If a central bank had to give ups its discretion and follow a rule that required it to keep inflation low,?
If a central bank had to give ups its discretion and follow a rule that required it to keep inflation low, A. the short-run Phillips curve would shift up. B. the short-run Phillips curve would shift down. C. the long-run Phillips curve would shift right. D. the long-run Phillips curve would shift left.
Public Comments
- Stupid question. None of the above. 1. There is no evidence to suggest that a well-defined Phillips curve actually exists. The existence of real-world stagflation proved the short-term curve was a nice theory but had no predictive value http://en.wikipedia.org/wiki/Phillips_curve#Stagflation As for the long-term curve, there are two completely different theories about it and no evidence for either. 2. Following a rule that keeps inflation low still requires great discretion on the part of a central bank.

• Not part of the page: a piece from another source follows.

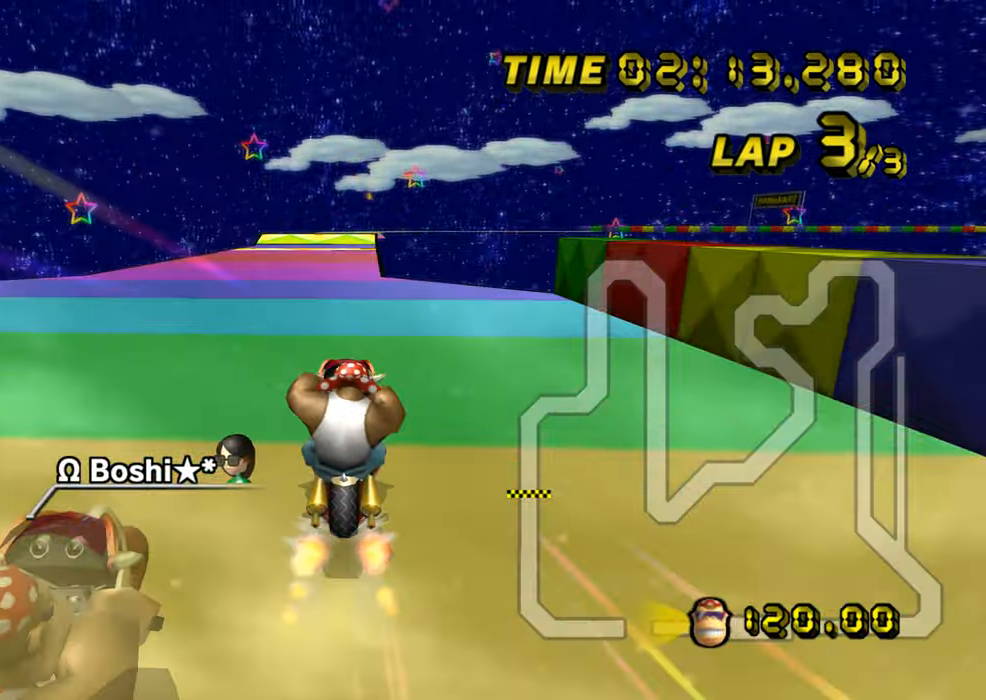
{"buttons": ["A"], "left_stick": "center", "events": [[216, "left_stick", "right"], [383, "left_stick", "center"]]}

Several central banks do follow such a rule and it is extremely difficult, as evidenced by a general lack of success http://en.wikipedia.org/wiki/Inflation_targeting 3. Milton Friedman proposed an even simpler rule: keep the money supply growing at a fixed rate (typically 3%/year) http://en.wikipedia.org/wiki/Friedman's_k-percent_rule Even that has proven impossible. (After all, we are in a recession because there isn't enough money out there. The government has been spending and the Fed has been doing everything it can to increase the money supply, but there are fewer people and businesses borrowing - and most money is created by bank loans, not the Fed - so the total money supply hasn't been growing anywhere nearly as fast as anyone would like it to.) The world is just too complex to follow rules without discretion.